### LISTED RECORDS
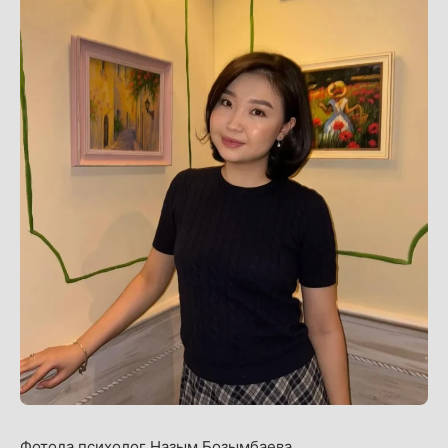
Фотода психолог Назым Бозымбаева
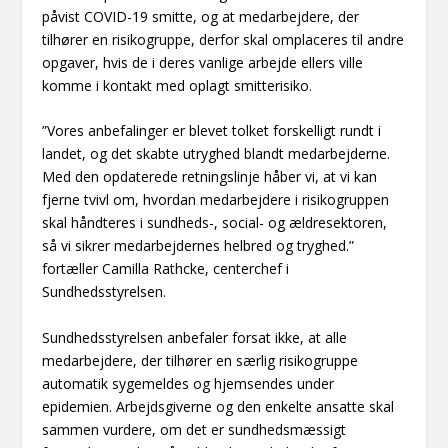
påvist COVID-19 smitte, og at medarbejdere, der
tilhører en risikogruppe, derfor skal omplaceres til andre
opgaver, hvis de i deres vanlige arbejde ellers ville
komme i kontakt med oplagt smitterisiko.
”Vores anbefalinger er blevet tolket forskelligt rundt i
landet, og det skabte utryghed blandt medarbejderne.
Med den opdaterede retningslinje håber vi, at vi kan
fjerne tvivl om, hvordan medarbejdere i risikogruppen
skal håndteres i sundheds-, social- og ældresektoren,
så vi sikrer medarbejdernes helbred og tryghed.”
fortæller Camilla Rathcke, centerchef i
Sundhedsstyrelsen.
Sundhedsstyrelsen anbefaler forsat ikke, at alle
medarbejdere, der tilhører en særlig risikogruppe
automatik sygemeldes og hjemsendes under
epidemien. Arbejdsgiverne og den enkelte ansatte skal
sammen vurdere, om det er sundhedsmæssigt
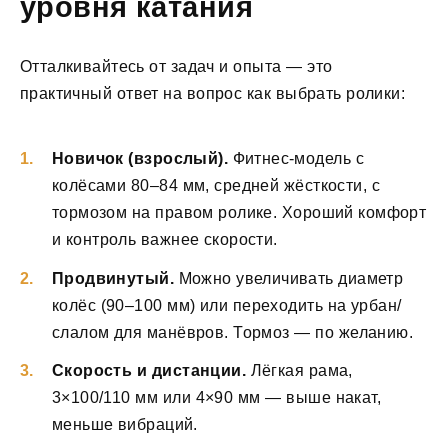
уровня катания
Отталкивайтесь от задач и опыта — это
практичный ответ на вопрос как выбрать ролики:
Новичок (взрослый).
Фитнес-модель с
колёсами 80–84 мм, средней жёсткости, с
тормозом на правом ролике. Хороший комфорт
и контроль важнее скорости.
Продвинутый.
Можно увеличивать диаметр
колёс (90–100 мм) или переходить на урбан/
слалом для манёвров. Тормоз — по желанию.
Скорость и дистанции.
Лёгкая рама,
3×100/110 мм или 4×90 мм — выше накат,
меньше вибраций.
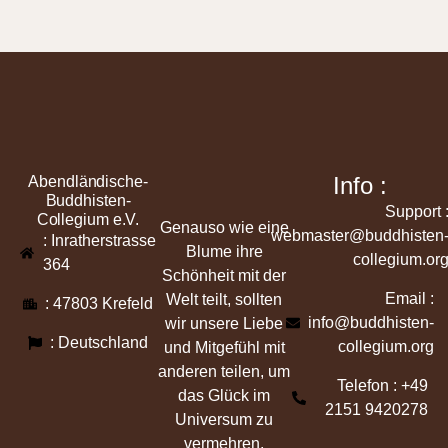
Info :
Abendländische-
Buddhisten-
Support 
Collegium e.V.
Genauso wie eine
webmaster@buddhisten
: Inratherstrasse
Blume ihre
collegium.or
364
Schönheit mit der
Email :
Welt teilt, sollten
: 47803 Krefeld
info@buddhisten-
wir unsere Liebe
: Deutschland
collegium.org
und Mitgefühl mit
anderen teilen, um
Telefon : +49
das Glück im
2151 9420278
Universum zu
vermehren.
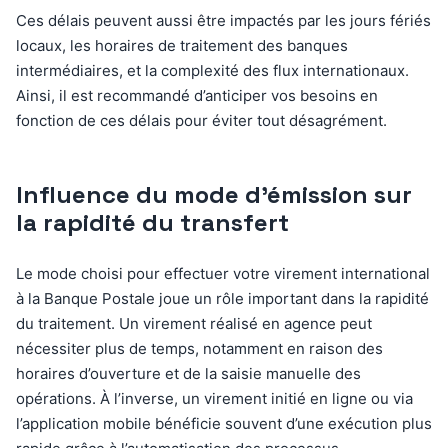
Ces délais peuvent aussi être impactés par les jours fériés
locaux, les horaires de traitement des banques
intermédiaires, et la complexité des flux internationaux.
Ainsi, il est recommandé d’anticiper vos besoins en
fonction de ces délais pour éviter tout désagrément.
Influence du mode d’émission sur
la rapidité du transfert
Le mode choisi pour effectuer votre virement international
à la Banque Postale joue un rôle important dans la rapidité
du traitement. Un virement réalisé en agence peut
nécessiter plus de temps, notamment en raison des
horaires d’ouverture et de la saisie manuelle des
opérations. À l’inverse, un virement initié en ligne ou via
l’application mobile bénéficie souvent d’une exécution plus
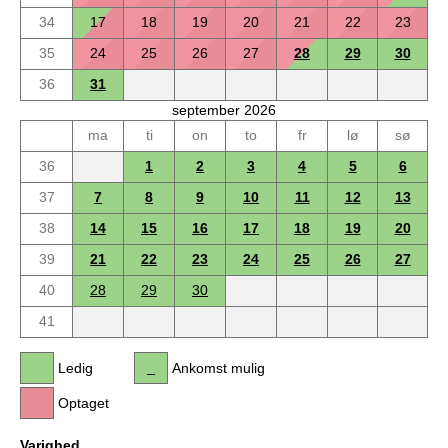
34
17
18
19
20
21
22
23
35
24
25
26
27
28
29
30
36
31
september 2026
ma
ti
on
to
fr
lø
sø
36
1
2
3
4
5
6
37
7
8
9
10
11
12
13
38
14
15
16
17
18
19
20
39
21
22
23
24
25
26
27
40
28
29
30
41
Ledig
Ankomst mulig
Optaget
Varighed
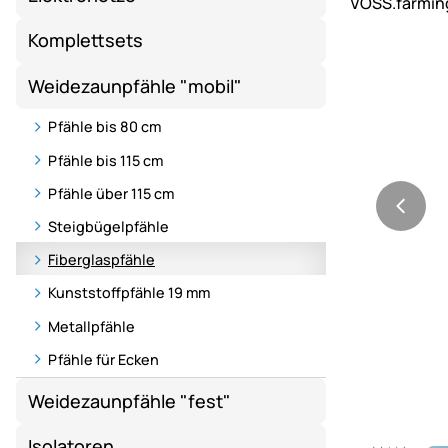
Komplettsets
Weidezaunpfähle "mobil"
Pfähle bis 80 cm
Pfähle bis 115 cm
Pfähle über 115 cm
Steigbügelpfähle
Fiberglaspfähle
Kunststoffpfähle 19 mm
Metallpfähle
Pfähle für Ecken
Weidezaunpfähle "fest"
Isolatoren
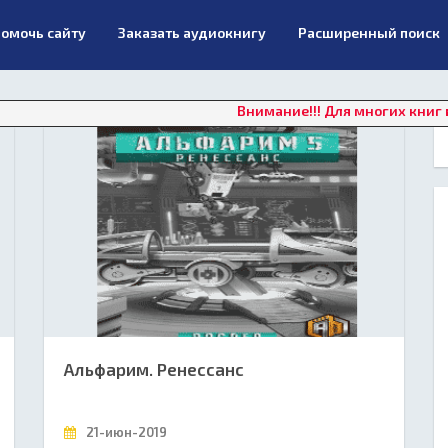
омочь сайту
Заказать аудиокнигу
Расширенный поиск
Внимание!!! Для многих книг в данный
Альфарим. Ренессанс
21-июн-2019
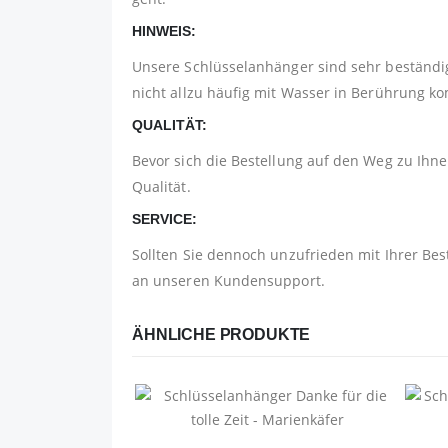
HINWEIS:
Unsere Schlüsselanhänger sind sehr beständig
nicht allzu häufig mit Wasser in Berührung 
QUALITÄT:
Bevor sich die Bestellung auf den Weg zu Ihnen
Qualität.
SERVICE:
Sollten Sie dennoch unzufrieden mit Ihrer Bes
an unseren Kundensupport.
ÄHNLICHE PRODUKTE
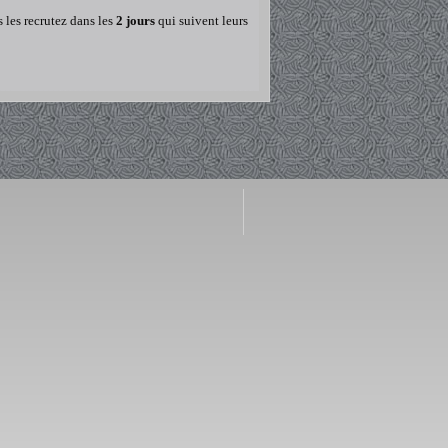
 les recrutez dans les
2 jours
qui suivent leurs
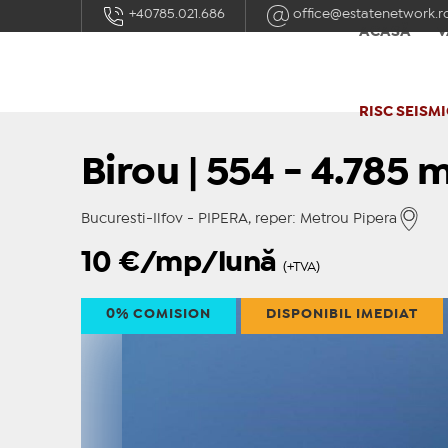
+40785.021.686
office@estatenetwork.r
ACASĂ
V
RISC SEISMI
Birou | 554 - 4.785 
Bucuresti-Ilfov - PIPERA, reper: Metrou Pipera
10
€/mp/lună
(+TVA)
0% COMISION
DISPONIBIL IMEDIAT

### TASK DIRECTIONS
Copy the text read from every one of the records above line for line, without any alteration, and omit the pictures from your answer.

### ANSWER TO THE PROBLEM
Фотода психолог Назым Бозымбаева
påvist COVID-19 smitte, og at medarbejdere, der
tilhører en risikogruppe, derfor skal omplaceres til andre
opgaver, hvis de i deres vanlige arbejde ellers ville
komme i kontakt med oplagt smitterisiko.
”Vores anbefalinger er blevet tolket forskelligt rundt i
landet, og det skabte utryghed blandt medarbejderne.
Med den opdaterede retningslinje håber vi, at vi kan
fjerne tvivl om, hvordan medarbejdere i risikogruppen
skal håndteres i sundheds-, social- og ældresektoren,
så vi sikrer medarbejdernes helbred og tryghed.”
fortæller Camilla Rathcke, centerchef i
Sundhedsstyrelsen.
Sundhedsstyrelsen anbefaler forsat ikke, at alle
medarbejdere, der tilhører en særlig risikogruppe
automatik sygemeldes og hjemsendes under
epidemien. Arbejdsgiverne og den enkelte ansatte skal
sammen vurdere, om det er sundhedsmæssigt
уровня катания
Отталкивайтесь от задач и опыта — это
практичный ответ на вопрос как выбрать ролики:
Новичок (взрослый).
Фитнес-модель с
колёсами 80–84 мм, средней жёсткости, с
тормозом на правом ролике. Хороший комфорт
и контроль важнее скорости.
Продвинутый.
Можно увеличивать диаметр
колёс (90–100 мм) или переходить на урбан/
слалом для манёвров. Тормоз — по желанию.
Скорость и дистанции.
Лёгкая рама,
3×100/110 мм или 4×90 мм — выше накат,
меньше вибраций.
Info :
Abendländische-
Buddhisten-
Support 
Collegium e.V.
Genauso wie eine
webmaster@buddhisten
: Inratherstrasse
Blume ihre
collegium.or
364
Schönheit mit der
Email :
Welt teilt, sollten
: 47803 Krefeld
info@buddhisten-
wir unsere Liebe
: Deutschland
collegium.org
und Mitgefühl mit
anderen teilen, um
Telefon : +49
das Glück im
2151 9420278
Universum zu
vermehren.
Ces délais peuvent aussi être impactés par les jours fériés
locaux, les horaires de traitement des banques
intermédiaires, et la complexité des flux internationaux.
Ainsi, il est recommandé d’anticiper vos besoins en
fonction de ces délais pour éviter tout désagrément.
Influence du mode d’émission sur
la rapidité du transfert
Le mode choisi pour effectuer votre virement international
à la Banque Postale joue un rôle important dans la rapidité
du traitement. Un virement réalisé en agence peut
nécessiter plus de temps, notamment en raison des
horaires d’ouverture et de la saisie manuelle des
opérations. À l’inverse, un virement initié en ligne ou via
l’application mobile bénéficie souvent d’une exécution plus
34
17
18
19
20
21
22
23
35
24
25
26
27
28
29
30
36
31
september 2026
ma
ti
on
to
fr
lø
sø
36
1
2
3
4
5
6
37
7
8
9
10
11
12
13
38
14
15
16
17
18
19
20
39
21
22
23
24
25
26
27
40
28
29
30
41
Ledig
Ankomst mulig
Optaget
Varighed
Komplettsets
Weidezaunpfähle "mobil"
Pfähle bis 80 cm
Pfähle bis 115 cm
Pfähle über 115 cm
Steigbügelpfähle
Fiberglaspfähle
Kunststoffpfähle 19 mm
Metallpfähle
Pfähle für Ecken
Weidezaunpfähle "fest"
Isolatoren
омочь сайту
Заказать аудиокнигу
Расширенный поиск
Внимание!!! Для многих книг в данный
Альфарим. Ренессанс
21-июн-2019
HINWEIS:
Unsere Schlüsselanhänger sind sehr beständig
nicht allzu häufig mit Wasser in Berührung 
QUALITÄT:
Bevor sich die Bestellung auf den Weg zu Ihnen
Qualität.
SERVICE:
Sollten Sie dennoch unzufrieden mit Ihrer Bes
an unseren Kundensupport.
ÄHNLICHE PRODUKTE
 les recrutez dans les
2 jours
qui suivent leurs
+40785.021.686
office@estatenetwork.r
ACASĂ
V
RISC SEISMI
Birou | 554 - 4.785 
Bucuresti-Ilfov - PIPERA, reper: Metrou Pipera
10
€/mp/lună
(+TVA)
0% COMISION
DISPONIBIL IMEDIAT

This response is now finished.